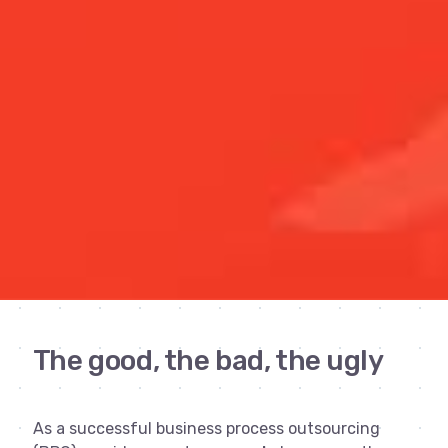
The good, the bad, the ugly
As a successful business process outsourcing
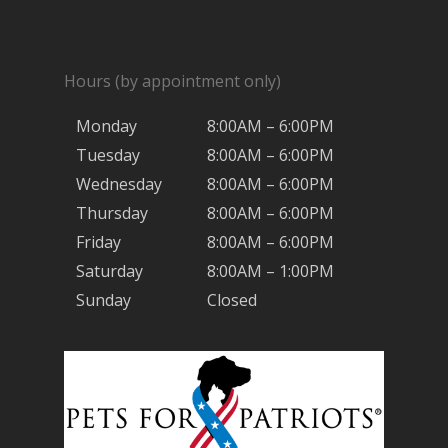
Hours (by appointment only)
Monday
8:00AM – 6:00PM
Tuesday
8:00AM – 6:00PM
Wednesday
8:00AM – 6:00PM
Thursday
8:00AM – 6:00PM
Friday
8:00AM – 6:00PM
Saturday
8:00AM – 1:00PM
Sunday
Closed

▶ **EXERCISE DIRECTIONS**
A verbatim copy of the material, pictures excluded, is what must be produced.

▶ **FINAL ANSWER**
The good, the bad, the ugly
As a successful business process outsourcing
Hours (by appointment only)
Monday
8:00AM – 6:00PM
Tuesday
8:00AM – 6:00PM
Wednesday
8:00AM – 6:00PM
Thursday
8:00AM – 6:00PM
Friday
8:00AM – 6:00PM
Saturday
8:00AM – 1:00PM
Sunday
Closed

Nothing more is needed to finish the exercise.